Editor’s note: This article first appeared at American Greatness.
In an extraordinary move last month, President Trump brought congressional leaders to the White House for a vigorous discussion of immigration policy. What made the moment so remarkable is that the meeting—in a departure from the usual swampy Washington gesture reserved for scripted talking points and meaningless photo opportunities—was substantial and it was televised.
For nearly an hour, Trump and congressional leaders engaged in actual policy negotiation, in front of the nation (or at least anyone who bothered to tune in).
The format, while groundbreaking, still provided a forum for classic Washington doublespeak about immigration.
Democrats demanded a “clean” bill for recipients of the Deferred Action for Childhood Arrivals (DACA) program and a “pathway to citizenship.” For their part, Republicans nodded enthusiastically about “enhanced border security” and an “end to chain migration.”
But what does it all mean really? As previous immigration reform efforts have taught us, trust but verify. It’s important to know exactly what constitutes, say, “enhanced border security” before signing off on the measure.
Remember the “Gang of Eight” bill from 2013? The legislation contained meaningless border security measures that were trumpeted as border enforcement. It even had the phrase “border security” in the title!
In the interest of not being fooled again, here are the Washington buzzwords to look out for in the current DACA debate:
“Clean DACA bill.” Sounds great, right? So great that President Trump almost unwittingly agreed to it at the meeting with congressional leaders, before Rep. Kevin McCarthy (R-Calif.) intervened. But for conservatives, this is a nonstarter. A “clean” bill means that DACA recipients get amnesty for free. Congress will change no policies or institute any reforms. We can safely call this the worst outcome for Americans with a genuine desire to secure our borders.
“Ending chain migration.” Chain migration is the program that allows immigrants already residing in the United States to bring over members of their immediate and extended families. This doubles, sometimes triples, the impact of immigration. According to the Center for Immigration Studies, recent new immigrants sponsored an average of 3.45 family members for U.S. residence. The president has demanded an end to chain migration for all categories of immigration in exchange for a deal on DACA, however, some are discussing banning the practice just for DACA recipients. The bottom line? When you see a bill promoted as “ending chain migration,” your first question should be “for whom?”
“Enhanced border security.” As we’ve seen in previous immigration debates, Democrats and moderate Republicans will toss a few more dollars into a border patrol account and tout it as “enhanced border security,” while it’s actually completely ineffective. Don’t be fooled by the shiny label; border security is where conservatives are most often bought off by watered-down promises that never materialize. Truly enhanced border security measures will include a mix of strong border security and interior enforcement: ending sanctuary cities for illegal immigrants, deputizing states to enforce immigration laws, ending catch-and-release, mandating exit-entry visa tracking, and authorizing a border wall, to name a few.
“Border wall.” On the campaign trail, Trump famously pledged to build a wall along the southern border and to make Mexico pay for it.
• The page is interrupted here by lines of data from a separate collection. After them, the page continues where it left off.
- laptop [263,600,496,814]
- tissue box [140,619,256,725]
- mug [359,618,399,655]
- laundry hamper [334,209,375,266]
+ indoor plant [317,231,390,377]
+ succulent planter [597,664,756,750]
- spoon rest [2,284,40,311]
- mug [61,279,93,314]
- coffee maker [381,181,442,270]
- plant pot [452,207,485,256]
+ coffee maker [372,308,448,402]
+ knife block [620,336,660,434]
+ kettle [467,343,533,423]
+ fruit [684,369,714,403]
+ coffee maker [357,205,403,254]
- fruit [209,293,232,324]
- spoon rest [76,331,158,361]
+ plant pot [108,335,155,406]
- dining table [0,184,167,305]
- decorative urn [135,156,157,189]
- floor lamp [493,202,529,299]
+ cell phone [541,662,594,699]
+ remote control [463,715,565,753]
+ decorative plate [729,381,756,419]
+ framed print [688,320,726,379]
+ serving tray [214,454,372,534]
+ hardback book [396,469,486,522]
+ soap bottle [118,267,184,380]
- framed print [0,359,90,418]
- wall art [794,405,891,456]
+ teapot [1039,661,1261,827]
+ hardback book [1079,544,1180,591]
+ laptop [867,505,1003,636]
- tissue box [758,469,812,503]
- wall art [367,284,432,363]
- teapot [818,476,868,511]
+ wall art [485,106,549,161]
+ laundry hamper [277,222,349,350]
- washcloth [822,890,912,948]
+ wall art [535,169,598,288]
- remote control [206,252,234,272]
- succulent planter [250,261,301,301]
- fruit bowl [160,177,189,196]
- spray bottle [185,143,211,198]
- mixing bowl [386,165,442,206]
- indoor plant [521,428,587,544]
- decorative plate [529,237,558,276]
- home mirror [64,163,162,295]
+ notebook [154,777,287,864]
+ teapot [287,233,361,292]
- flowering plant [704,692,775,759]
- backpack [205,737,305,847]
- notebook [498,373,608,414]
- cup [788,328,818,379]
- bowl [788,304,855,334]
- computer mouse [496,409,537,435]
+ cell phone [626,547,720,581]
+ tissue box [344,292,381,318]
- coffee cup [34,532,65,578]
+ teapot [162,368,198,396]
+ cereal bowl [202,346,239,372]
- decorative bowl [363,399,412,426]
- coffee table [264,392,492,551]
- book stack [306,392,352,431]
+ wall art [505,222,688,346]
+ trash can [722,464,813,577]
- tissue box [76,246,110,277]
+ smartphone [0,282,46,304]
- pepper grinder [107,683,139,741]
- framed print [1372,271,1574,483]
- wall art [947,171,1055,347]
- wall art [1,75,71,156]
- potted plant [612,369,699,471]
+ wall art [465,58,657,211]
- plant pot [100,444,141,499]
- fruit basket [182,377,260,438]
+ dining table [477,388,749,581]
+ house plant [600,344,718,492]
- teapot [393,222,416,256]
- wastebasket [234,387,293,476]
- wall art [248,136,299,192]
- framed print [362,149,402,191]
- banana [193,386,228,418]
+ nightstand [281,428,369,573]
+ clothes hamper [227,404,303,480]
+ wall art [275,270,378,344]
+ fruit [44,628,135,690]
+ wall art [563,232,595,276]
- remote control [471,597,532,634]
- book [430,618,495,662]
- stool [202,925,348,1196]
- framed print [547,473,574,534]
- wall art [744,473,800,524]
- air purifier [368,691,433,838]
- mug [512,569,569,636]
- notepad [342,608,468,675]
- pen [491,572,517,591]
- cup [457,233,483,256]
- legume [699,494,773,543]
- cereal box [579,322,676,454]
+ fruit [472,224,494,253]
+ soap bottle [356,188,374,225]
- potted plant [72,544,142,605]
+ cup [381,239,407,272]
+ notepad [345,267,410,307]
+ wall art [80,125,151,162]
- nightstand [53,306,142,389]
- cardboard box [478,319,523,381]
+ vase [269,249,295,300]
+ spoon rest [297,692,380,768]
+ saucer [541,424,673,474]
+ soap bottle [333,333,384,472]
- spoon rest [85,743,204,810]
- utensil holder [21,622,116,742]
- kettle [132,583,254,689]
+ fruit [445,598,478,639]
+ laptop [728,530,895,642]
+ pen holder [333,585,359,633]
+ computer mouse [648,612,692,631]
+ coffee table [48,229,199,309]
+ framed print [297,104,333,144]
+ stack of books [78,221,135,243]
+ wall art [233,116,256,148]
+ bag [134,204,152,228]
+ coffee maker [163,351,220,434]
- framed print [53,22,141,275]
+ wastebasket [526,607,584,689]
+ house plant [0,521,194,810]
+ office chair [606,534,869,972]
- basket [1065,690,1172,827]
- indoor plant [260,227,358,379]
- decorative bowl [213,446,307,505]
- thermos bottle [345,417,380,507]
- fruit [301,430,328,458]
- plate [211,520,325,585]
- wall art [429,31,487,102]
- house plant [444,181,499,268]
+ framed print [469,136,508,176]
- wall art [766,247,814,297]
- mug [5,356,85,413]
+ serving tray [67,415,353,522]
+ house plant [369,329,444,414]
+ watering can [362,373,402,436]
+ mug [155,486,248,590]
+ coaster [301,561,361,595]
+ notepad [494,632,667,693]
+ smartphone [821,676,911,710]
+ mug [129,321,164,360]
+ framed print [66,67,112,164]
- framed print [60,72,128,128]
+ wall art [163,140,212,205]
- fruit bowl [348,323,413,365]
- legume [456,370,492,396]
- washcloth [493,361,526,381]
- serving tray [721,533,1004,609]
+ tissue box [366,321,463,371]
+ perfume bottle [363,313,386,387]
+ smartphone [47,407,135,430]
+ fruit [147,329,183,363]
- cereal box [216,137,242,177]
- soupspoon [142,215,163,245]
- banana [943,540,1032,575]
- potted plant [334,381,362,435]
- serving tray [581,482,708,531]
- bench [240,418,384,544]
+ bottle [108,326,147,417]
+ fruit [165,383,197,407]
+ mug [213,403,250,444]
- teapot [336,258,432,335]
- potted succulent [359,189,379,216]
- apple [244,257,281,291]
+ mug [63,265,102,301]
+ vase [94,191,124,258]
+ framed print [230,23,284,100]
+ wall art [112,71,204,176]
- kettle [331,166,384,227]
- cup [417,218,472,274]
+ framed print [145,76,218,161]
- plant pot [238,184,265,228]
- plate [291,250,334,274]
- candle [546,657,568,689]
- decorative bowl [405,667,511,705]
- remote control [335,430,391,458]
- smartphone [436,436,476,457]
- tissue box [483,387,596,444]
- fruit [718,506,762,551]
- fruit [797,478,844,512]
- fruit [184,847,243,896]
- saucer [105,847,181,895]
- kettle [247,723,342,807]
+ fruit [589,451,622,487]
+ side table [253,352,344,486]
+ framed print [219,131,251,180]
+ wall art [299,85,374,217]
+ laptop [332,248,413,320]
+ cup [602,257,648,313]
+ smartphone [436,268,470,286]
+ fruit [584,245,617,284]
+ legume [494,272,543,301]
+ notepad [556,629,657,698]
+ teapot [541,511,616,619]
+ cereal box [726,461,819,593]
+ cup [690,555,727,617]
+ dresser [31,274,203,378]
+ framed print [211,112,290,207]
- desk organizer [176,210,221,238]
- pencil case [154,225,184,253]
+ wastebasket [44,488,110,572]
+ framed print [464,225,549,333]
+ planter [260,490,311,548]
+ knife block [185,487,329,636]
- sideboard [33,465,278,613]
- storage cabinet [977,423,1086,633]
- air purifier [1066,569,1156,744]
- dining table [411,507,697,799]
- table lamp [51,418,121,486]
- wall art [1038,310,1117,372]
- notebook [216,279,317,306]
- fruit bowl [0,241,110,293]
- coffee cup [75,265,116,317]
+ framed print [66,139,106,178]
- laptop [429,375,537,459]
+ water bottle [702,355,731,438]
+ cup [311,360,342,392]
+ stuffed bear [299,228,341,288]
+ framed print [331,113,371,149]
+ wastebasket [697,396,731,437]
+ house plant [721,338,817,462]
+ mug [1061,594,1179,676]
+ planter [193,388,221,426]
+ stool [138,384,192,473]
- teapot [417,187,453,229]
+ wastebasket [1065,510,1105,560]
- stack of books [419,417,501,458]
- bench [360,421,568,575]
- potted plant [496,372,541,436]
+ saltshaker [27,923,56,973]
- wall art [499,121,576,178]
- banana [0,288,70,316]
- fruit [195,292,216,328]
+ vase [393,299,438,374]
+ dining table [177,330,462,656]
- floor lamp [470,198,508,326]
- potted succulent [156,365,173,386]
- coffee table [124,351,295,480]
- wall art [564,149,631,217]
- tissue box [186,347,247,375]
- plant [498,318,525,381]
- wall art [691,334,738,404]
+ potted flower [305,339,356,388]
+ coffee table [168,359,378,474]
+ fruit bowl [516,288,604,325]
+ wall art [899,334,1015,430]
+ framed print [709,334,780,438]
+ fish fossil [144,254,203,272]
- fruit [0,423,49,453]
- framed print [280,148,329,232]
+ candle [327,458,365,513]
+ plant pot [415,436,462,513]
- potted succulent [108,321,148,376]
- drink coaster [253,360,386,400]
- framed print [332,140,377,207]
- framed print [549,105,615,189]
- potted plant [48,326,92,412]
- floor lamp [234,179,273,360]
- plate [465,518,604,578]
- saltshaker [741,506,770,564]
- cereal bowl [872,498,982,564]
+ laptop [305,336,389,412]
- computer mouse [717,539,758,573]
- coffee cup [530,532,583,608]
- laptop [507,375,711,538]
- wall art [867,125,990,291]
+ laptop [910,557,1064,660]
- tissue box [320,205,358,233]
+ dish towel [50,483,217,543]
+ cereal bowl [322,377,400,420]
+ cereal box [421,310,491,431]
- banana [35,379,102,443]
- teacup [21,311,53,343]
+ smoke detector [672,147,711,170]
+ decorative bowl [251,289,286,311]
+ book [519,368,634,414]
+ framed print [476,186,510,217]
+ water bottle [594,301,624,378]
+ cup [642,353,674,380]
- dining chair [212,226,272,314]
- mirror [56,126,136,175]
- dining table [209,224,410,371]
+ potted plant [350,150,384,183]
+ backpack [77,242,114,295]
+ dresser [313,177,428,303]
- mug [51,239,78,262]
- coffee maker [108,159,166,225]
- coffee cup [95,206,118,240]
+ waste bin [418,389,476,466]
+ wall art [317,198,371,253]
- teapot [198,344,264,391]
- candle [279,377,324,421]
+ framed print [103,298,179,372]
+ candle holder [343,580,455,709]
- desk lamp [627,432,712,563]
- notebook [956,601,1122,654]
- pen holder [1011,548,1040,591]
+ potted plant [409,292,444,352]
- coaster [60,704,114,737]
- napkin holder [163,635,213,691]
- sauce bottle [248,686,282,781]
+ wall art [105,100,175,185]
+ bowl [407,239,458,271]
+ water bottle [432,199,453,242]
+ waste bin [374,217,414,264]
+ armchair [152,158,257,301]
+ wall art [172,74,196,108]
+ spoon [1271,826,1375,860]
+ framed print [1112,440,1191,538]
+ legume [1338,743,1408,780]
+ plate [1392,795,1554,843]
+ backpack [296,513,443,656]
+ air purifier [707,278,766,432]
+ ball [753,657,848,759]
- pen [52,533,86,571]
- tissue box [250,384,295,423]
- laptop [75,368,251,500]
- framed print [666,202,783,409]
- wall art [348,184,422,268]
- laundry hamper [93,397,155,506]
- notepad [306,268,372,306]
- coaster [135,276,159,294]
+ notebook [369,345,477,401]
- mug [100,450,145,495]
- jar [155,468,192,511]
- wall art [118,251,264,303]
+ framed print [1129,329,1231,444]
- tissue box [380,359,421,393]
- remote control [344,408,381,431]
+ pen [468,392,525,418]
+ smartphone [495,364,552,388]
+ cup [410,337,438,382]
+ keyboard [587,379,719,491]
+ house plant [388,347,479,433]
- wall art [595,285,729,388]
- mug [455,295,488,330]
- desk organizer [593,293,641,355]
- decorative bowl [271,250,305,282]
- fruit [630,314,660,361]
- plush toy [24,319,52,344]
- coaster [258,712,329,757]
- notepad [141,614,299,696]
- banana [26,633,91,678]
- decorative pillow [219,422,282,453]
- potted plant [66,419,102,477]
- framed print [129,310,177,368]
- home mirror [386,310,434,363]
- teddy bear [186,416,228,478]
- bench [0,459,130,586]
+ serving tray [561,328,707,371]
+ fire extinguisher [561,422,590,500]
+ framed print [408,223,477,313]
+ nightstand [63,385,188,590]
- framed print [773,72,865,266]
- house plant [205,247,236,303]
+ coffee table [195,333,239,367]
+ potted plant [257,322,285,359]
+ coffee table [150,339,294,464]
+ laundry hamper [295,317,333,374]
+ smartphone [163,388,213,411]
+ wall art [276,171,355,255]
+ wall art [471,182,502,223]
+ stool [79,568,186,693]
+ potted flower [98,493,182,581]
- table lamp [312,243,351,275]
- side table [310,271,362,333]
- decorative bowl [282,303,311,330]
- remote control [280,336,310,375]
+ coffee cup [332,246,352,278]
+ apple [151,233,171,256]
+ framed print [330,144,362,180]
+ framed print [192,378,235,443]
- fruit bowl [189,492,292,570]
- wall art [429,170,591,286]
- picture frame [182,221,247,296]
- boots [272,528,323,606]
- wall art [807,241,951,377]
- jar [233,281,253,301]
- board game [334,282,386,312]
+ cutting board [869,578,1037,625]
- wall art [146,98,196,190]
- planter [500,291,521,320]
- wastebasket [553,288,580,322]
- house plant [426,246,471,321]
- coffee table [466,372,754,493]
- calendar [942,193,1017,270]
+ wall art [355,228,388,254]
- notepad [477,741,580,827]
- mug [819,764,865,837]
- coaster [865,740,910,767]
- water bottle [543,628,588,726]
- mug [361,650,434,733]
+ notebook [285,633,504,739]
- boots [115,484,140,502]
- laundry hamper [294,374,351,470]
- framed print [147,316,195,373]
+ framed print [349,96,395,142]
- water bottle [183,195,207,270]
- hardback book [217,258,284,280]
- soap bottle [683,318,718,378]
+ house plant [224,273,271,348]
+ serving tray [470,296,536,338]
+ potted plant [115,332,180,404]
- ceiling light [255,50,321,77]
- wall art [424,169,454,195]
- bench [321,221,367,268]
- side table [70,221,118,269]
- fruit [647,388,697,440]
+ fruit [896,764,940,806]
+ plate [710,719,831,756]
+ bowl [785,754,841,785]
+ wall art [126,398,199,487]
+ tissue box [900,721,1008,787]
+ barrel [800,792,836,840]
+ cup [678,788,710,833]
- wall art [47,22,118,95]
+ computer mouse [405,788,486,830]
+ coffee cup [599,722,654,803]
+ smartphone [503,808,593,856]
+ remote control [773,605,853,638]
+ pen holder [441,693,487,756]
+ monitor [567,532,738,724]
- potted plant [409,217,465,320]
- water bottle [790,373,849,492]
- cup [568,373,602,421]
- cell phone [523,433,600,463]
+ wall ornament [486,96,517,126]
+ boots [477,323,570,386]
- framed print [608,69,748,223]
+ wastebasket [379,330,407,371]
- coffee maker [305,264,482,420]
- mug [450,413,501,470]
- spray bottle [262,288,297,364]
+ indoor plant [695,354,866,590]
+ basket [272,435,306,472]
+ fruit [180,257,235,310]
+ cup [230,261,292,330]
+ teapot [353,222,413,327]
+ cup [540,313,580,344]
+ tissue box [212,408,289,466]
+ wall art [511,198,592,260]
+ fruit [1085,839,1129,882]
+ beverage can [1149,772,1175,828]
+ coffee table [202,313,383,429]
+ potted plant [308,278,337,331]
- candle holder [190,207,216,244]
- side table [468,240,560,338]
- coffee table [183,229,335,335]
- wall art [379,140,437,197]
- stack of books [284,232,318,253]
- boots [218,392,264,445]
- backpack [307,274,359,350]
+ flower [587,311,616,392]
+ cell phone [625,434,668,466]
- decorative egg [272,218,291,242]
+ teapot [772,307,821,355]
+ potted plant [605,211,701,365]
But Trump wasn’t the first to suggest this. Congress authorized a wall along the southern border in 2006. Many Democrats even voted for it. But the funding needed to complete the barrier never materialized. Any promises of “the wall” in exchange for a DACA deal must include a hard trigger that forces congressional funding. For example, commentator Daniel Horowitz suggests barring any new renewals of DACA until 850 miles of double-layered fence has been completed. Congress should not be allowed to take credit for “authorizing” the construction of a border wall. Congress actually has to get it paid for, too.
“Path to citizenship.” This buzzword, along with “special path to citizenship,” “legalization,” and others are often used to mask policy that is simply amnesty. Recall that the 2013 Gang of Eight bill hid its amnesty provisions behind the phrase “registered provisional” status. It wasn’t amnesty, backers argued, because the legal status it was conferring was only temporary. The problem? The legality was immediate, and the process ended in legal permanent residency. The 2013 bill also came up with a fancy “blue card” system to grant work authorization and lawful status to illegal agricultural workers—again, amnesty by another name. Congress can try to dress it up and call it something else, but there is only one word for proposals that grant legal status to those here illegally: amnesty.
That the debate over immigration reform has become this disoriented and confusing speaks to just how complex and controversial this issue has become.
True concern for securing America’s borders, however, is far simpler. Any immigration reform must prioritize strong and meaningful border protections and a respect for the rule of law—which means a total prohibition on amnesty, and a just and enforceable immigration system that protects the rights and dignity of all Americans.